RESULTS:OCT results suggested that tunicamycin played damage effects on retinal morphology and structure which appeared a time- and dose- dependent. Fundus photography results suggested that 2wk after tunicamycin treatments, with the gradually changing of tunicamycin concentration, peripheral retinal and macular region became pale color gradually, edema occurred in optic disk, retinal vessels appeared thinner in the high dose group, optic nerve came out atrophy. Fluorescein angiography confirmed that tunicamycin injection in vitreous cavity 2wk later, retinal vessels injury occurred, resulted in leaking of intravascular contrast agent from peripheral to the central part of the retinas. Electrophysiological data showed that retinal electrogram occurred disorder induced by tunicamycin, such as the amplitude of a wave, b wave decreased gradually, even closed to zero, which was very different from control significantly(P<0.05). HE staining of paraffin sections showed that retina injuries induced by tunicamycin were in dose - time dependent, which was consistent with the results of OCT.

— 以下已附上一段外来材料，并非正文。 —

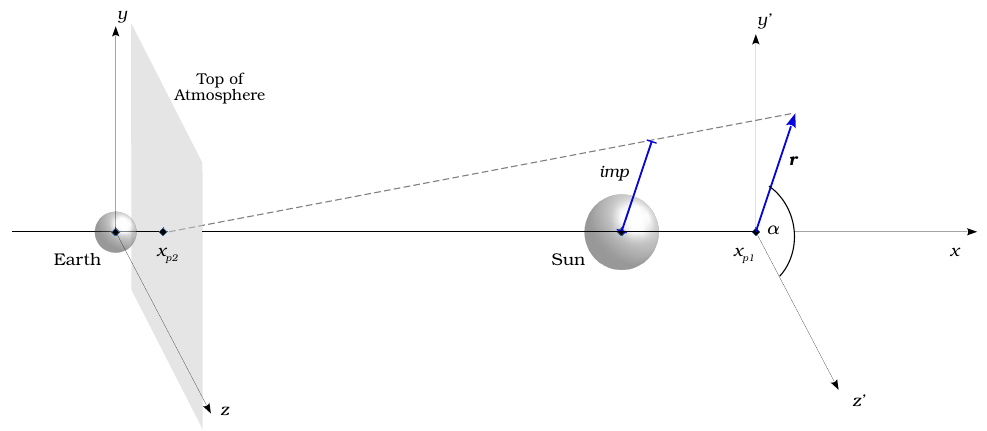
Figure 1. The coordinate system used in the previous version of the PRESHOWER simulator. The dashed line shows the primary photon trajectory, x p 1 —the fixed x coordinate of the simulation starting point; the distance between x p 1 and the Sun’s centre is 10 R (cid:12) . The imp (blue line) is the impact parameter (the input simulation parameter) and the blue vector r , which lies in the y (cid:48) z (cid:48) plane, points at the simulation starting point. The angle α between the r and the z axis is the heliocentric latitude (the simulation input parameter), while the vector length | r | = r _ at _ beginning is a parameter calculated during the simulation. The x p 2 point determines the top of the atmosphere plane x = x p 2 and it is the arrival point of the primary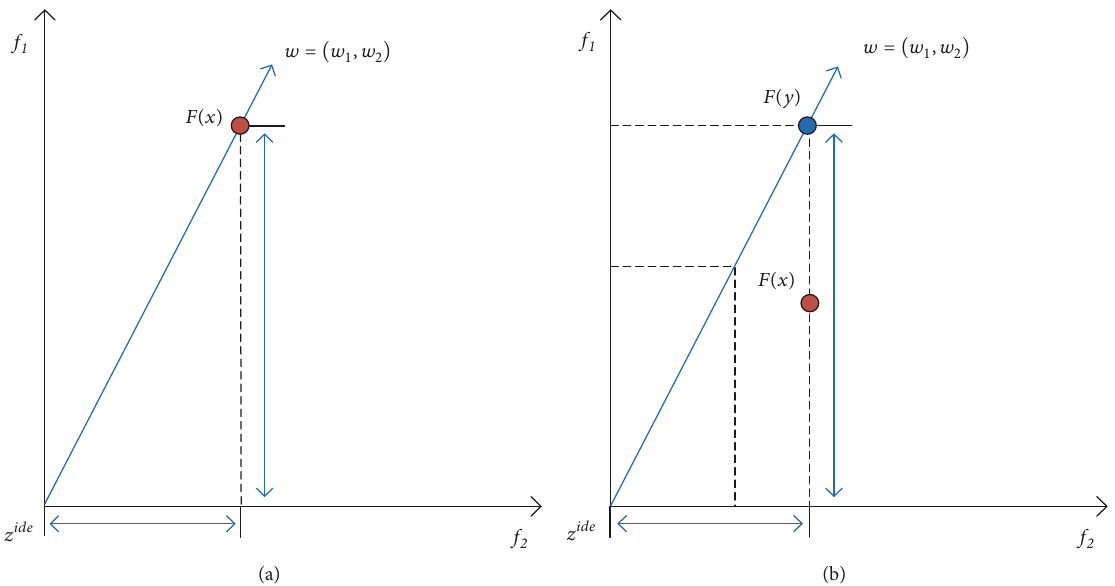
Figure 1: Tchebycheff decomposition with the ideal reference point for the cases: (a) F ( x ) is located in the line L 1 . (b) F ( x ) is not located in the line L 1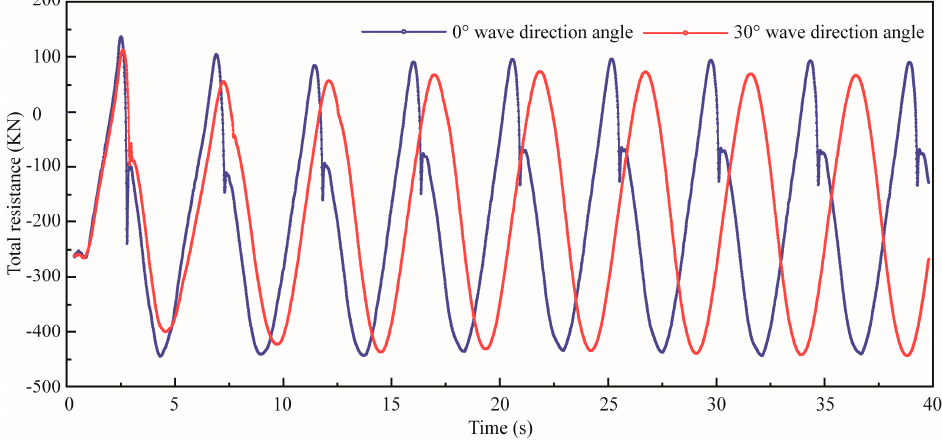
Figure 20. The total resistance in different wave directions with 7 level sea state.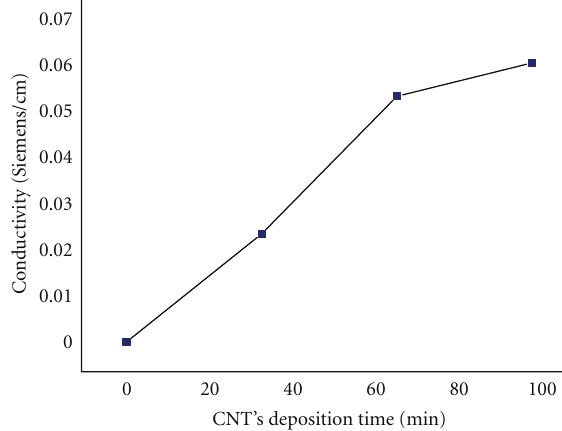
Figure 4: Room temperature conductivity of LiFePO 4 /CNT as a function of CNT deposition time.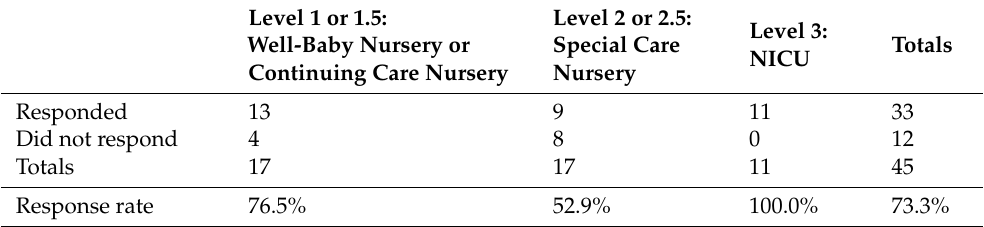
Table 2. Contingency table of response rates against maximum level of care as defined by the Code of Massachusetts Regulations (CMR).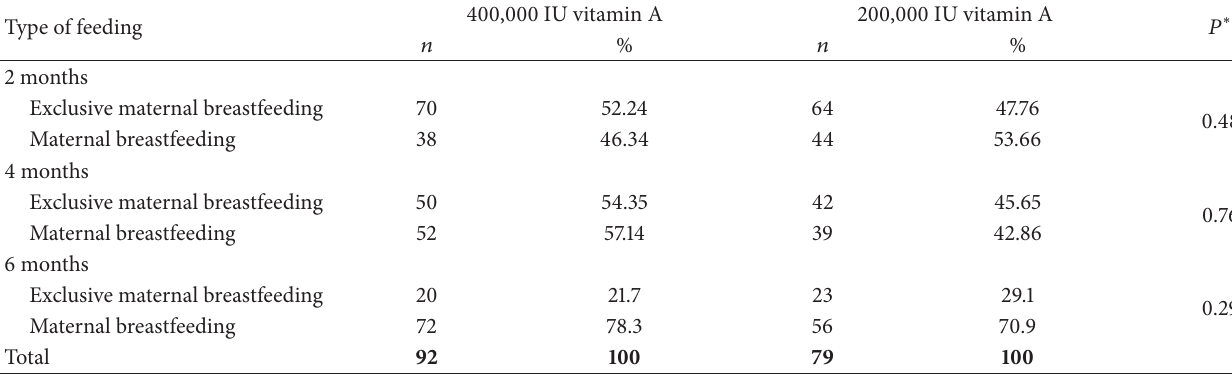
Table 4: Distribution of maternal breastfeeding in children after six months by supplement group, Recife, 2008-2009.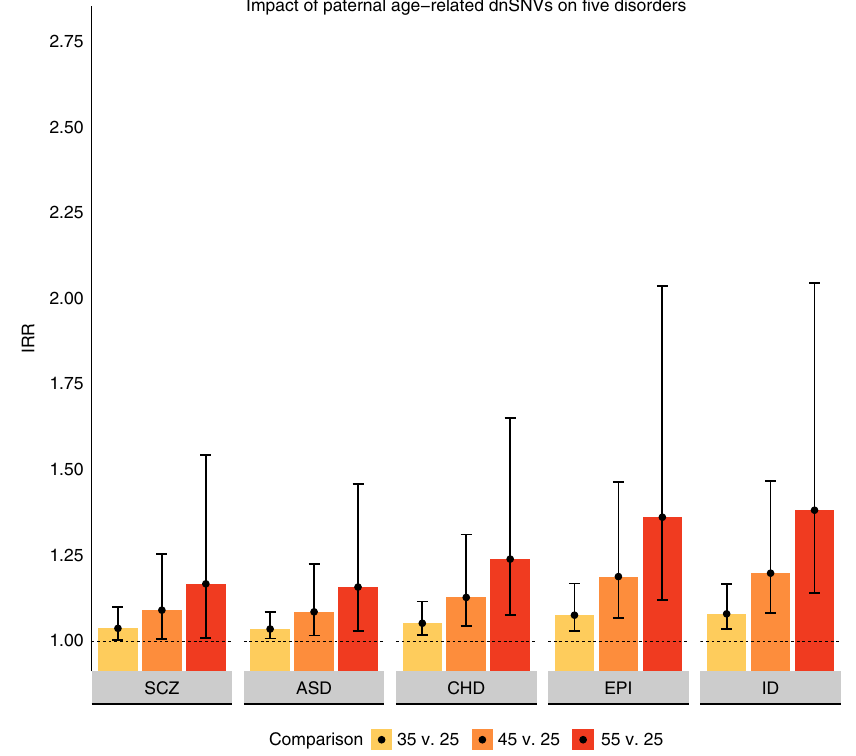
Fig. 1 Impact of paternal age-related dnSNVs on fi ve disorders. IRR Incidence rate ratio, SCZ schizophrenia, ASD autism spectrum disorder, CHD congenital heart disease, EPI epilepsy, ID intellectual disability. Error bars re fl ect 95% con fi dence intervals. Note that con fi dence intervals are not valid for comparing dnSNV effect within or across disorders (See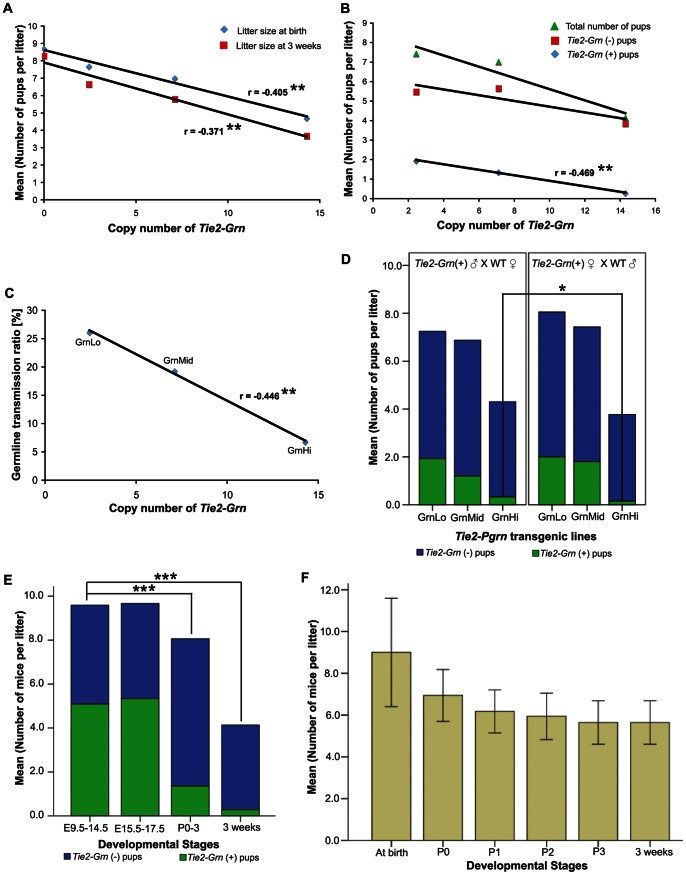
The Tie2-Grn transgene results in elevated mortality during perinatal period.(A) Mean litter size at birth and weaning decreases as a function of higher Tie2-Grn copy number. N = 1220 pups. Correlation between litter size at birth and copy number is significant at the 0.01 level (2 tailed), R = −0.405. Correlation between litter size at weaning and copy number is significant at the 0.01 level (2-tailed), R = −0.371. (B) Comparison of survival statistics for the total number of pups per litter, Tie2-Grn negative pups per litter and Tie2-Grn positive pups per litter at weaning. N = 1069. Correlation is significant between Tie2-Grn positive litter size and copy number at the 0.01 level (2-tailed), R = −0.469. (C) Comparison of germline transmission at weaning of the Tie2-Grn gene expressed as a function of copy number number. N = 1069. Correlation is significant between germline transmission ratio and copy number at the 0.01 level (2-tailed), R = −0.446. (D) Litter sizes from matings with Tie2-Grn positive father or mother. Independent samples T-test was performed for individual transgenic lines. p = 0.260 (GrnLo); p = 0.095 (GrnMid). A slight maternal effect was observed in the GrnHi line (p = 0.041). (E) Litter sizes (Tie2-Grn positive and negative) throughout development. N = 653 pups, GrnHi line. Independent samples T-test for variable (%Tg) was conducted between groups E9.5–14.5 vs. E15.5–17.5 (p = 0.8); E9.5–14.5 vs. P0–3 (p<0.001); and E9.5–14.5 vs. 3 weeks (p<0.001). (F) Death continued after birth (newborn), and the first, second and third days of life. Thereafter, most mice survived to weaning. Error bars denote +/−95% C.I. N = 17, GrnHi line. Asterisks indicate statistical significance in 2A–D; significance of <0.001 is ***, <0.01 is ** and <0.05 is *.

CONCLUSION: Clinical retinal diseases could be simulated by retinal damage animal model induced by tunicamycin treatment. OCT detection offered real-time images of the retinal cross-section, which provided a helpful non-invasive method for detecting and evaluating the retinal damages.